• _PROBLEM TO SOLVE_: Your answer must hold only the lines below from the line containing "pinky pip: (122, 167)" through the line containing "ring tip: (379, 253)", each reproduced exactly.

• _MATERIAL SUPPLIED_:
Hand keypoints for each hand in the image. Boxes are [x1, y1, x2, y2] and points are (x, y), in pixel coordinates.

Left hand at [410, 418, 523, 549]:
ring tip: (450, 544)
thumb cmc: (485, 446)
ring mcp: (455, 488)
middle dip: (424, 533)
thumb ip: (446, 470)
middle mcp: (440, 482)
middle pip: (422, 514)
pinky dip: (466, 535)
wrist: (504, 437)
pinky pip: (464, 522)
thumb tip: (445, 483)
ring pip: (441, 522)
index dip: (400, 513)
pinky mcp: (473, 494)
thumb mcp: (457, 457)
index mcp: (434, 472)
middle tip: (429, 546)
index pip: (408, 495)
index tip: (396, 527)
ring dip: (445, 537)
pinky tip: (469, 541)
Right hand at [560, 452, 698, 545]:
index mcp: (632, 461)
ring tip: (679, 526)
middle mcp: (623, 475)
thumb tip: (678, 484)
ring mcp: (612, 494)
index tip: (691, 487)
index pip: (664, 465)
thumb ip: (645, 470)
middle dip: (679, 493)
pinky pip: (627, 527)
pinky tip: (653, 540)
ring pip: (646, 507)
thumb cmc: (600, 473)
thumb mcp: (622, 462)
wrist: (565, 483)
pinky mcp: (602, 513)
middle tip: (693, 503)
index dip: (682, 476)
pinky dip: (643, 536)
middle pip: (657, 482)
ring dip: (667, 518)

--

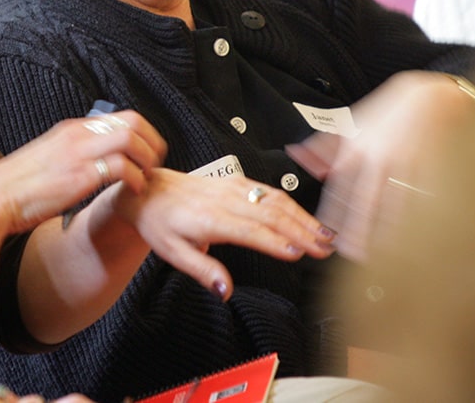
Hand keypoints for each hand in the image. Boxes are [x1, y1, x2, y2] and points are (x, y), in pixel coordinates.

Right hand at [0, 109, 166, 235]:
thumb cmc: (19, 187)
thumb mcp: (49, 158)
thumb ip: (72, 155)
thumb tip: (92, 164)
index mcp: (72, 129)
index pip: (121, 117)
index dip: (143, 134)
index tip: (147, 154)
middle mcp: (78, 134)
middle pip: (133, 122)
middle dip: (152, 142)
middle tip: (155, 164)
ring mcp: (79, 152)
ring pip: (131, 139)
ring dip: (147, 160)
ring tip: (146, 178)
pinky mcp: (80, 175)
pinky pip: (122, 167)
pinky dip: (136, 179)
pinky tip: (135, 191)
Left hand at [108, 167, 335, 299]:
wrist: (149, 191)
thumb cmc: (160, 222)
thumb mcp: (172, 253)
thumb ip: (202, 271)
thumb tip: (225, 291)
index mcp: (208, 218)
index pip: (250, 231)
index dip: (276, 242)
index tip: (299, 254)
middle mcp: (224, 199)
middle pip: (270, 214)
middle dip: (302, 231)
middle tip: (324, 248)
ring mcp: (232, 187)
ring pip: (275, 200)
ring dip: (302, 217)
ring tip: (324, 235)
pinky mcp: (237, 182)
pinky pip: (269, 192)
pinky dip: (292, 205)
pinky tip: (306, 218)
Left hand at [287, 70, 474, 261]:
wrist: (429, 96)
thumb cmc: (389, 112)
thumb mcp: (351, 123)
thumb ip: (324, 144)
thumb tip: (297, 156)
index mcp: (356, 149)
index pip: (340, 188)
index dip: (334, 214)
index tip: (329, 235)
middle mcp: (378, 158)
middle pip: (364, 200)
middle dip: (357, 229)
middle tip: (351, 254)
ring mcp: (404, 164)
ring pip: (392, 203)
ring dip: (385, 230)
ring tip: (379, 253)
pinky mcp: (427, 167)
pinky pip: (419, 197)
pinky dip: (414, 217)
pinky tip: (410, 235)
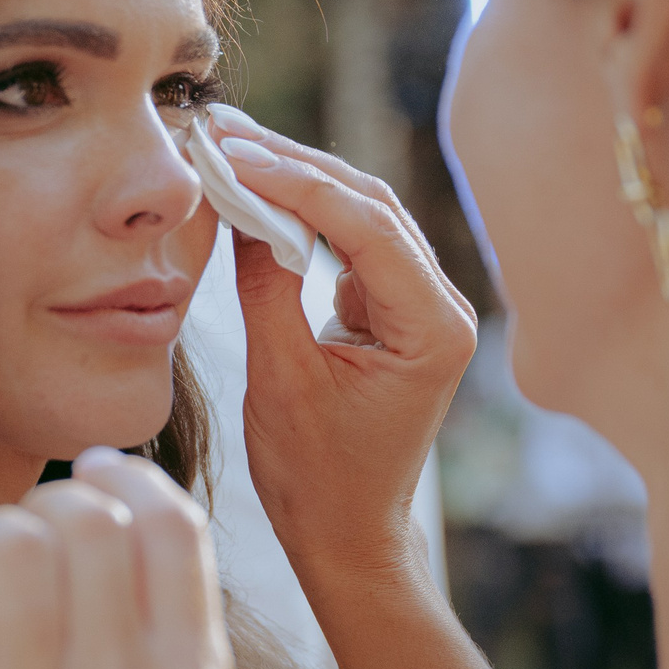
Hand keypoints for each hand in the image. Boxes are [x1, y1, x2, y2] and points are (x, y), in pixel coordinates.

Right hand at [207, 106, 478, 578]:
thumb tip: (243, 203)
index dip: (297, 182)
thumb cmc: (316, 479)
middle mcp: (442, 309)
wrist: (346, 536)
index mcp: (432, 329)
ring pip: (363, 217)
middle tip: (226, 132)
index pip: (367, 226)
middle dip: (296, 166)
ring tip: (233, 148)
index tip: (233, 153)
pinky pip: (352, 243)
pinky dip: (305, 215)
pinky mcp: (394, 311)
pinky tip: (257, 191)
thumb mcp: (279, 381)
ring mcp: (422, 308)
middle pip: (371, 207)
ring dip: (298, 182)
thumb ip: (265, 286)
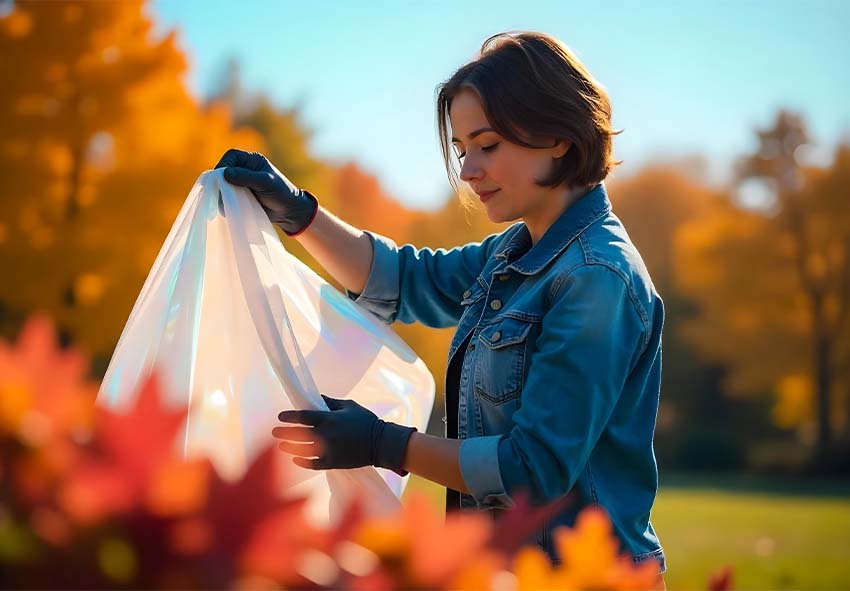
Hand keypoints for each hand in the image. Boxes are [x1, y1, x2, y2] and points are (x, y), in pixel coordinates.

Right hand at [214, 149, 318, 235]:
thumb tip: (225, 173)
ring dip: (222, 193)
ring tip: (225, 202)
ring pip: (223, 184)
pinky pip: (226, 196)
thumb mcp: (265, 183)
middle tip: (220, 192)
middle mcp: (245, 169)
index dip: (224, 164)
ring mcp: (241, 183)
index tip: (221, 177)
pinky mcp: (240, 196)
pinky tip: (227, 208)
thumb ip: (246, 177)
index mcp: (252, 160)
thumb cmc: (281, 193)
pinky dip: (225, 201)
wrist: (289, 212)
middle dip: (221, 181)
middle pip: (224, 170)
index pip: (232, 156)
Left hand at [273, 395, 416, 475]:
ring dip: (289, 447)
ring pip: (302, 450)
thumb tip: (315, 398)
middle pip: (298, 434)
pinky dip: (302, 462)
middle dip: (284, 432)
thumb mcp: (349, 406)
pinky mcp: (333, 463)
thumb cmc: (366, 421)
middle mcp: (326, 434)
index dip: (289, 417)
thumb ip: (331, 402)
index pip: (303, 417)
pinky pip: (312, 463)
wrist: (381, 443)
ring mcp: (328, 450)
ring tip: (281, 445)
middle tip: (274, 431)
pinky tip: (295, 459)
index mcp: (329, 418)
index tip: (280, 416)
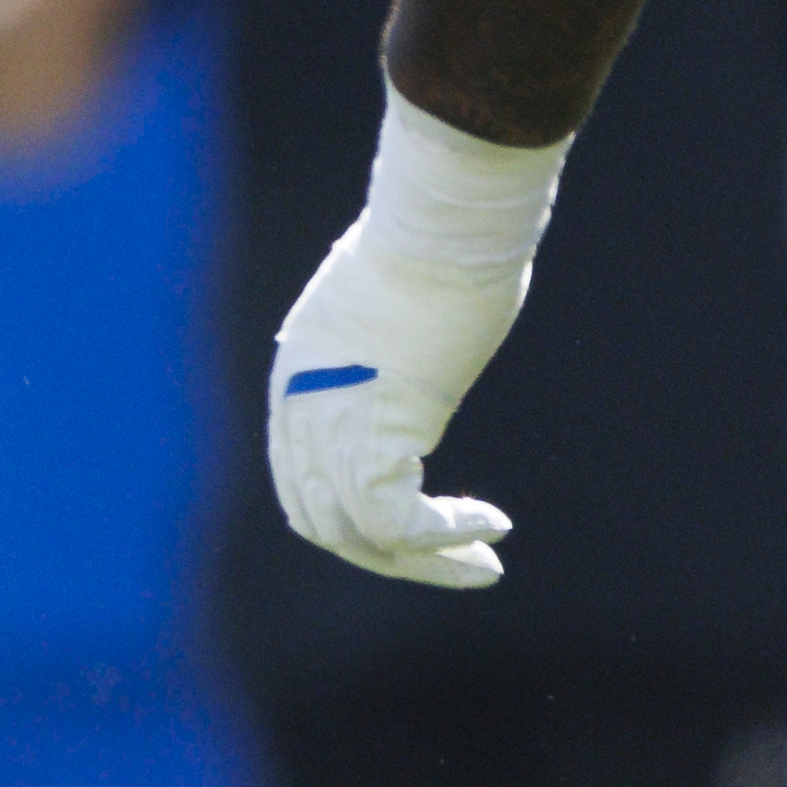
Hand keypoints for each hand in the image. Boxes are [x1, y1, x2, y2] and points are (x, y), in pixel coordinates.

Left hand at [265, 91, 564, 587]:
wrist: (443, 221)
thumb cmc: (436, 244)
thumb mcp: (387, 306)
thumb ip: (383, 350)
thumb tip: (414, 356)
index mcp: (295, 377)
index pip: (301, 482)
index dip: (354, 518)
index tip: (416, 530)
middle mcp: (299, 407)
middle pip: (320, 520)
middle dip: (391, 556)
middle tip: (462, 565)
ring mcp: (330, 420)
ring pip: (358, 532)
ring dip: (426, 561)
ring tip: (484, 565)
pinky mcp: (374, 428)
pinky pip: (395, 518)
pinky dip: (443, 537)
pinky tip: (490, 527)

• _EXPECTED ANSWER_:
pinky pip: (122, 167)
pinky dip: (136, 179)
pinky tip: (135, 191)
Left hand at [108, 167, 335, 299]:
wrist: (149, 191)
thumb cmc: (160, 222)
thumb mcp: (172, 253)
thumb ip: (202, 271)
thumb tip: (225, 291)
index mcp: (208, 218)
index pip: (250, 231)
index dip: (276, 242)
index tip: (299, 254)
middle mcp: (224, 199)
middle pip: (270, 214)
middle dip: (302, 231)
middle tip: (324, 248)
ring mcp: (232, 187)
ring pip: (275, 200)
ring dip: (302, 217)
ring tip: (324, 235)
pinky mcp: (237, 182)
pinky pip: (269, 192)
pinky dip: (292, 205)
pinky tip: (306, 218)
Left hand at [287, 70, 474, 261]:
wrist: (429, 96)
thumb cmc: (389, 112)
thumb mcp: (351, 123)
thumb ip: (324, 144)
thumb tip: (297, 156)
index mcp: (356, 149)
index pip: (340, 188)
index dip: (334, 214)
index tip: (329, 235)
middle mcp: (378, 158)
middle pip: (364, 200)
middle dip: (357, 229)
middle tip: (351, 254)
ring mcp: (404, 164)
ring pip: (392, 203)
ring dip: (385, 230)
ring tip: (379, 253)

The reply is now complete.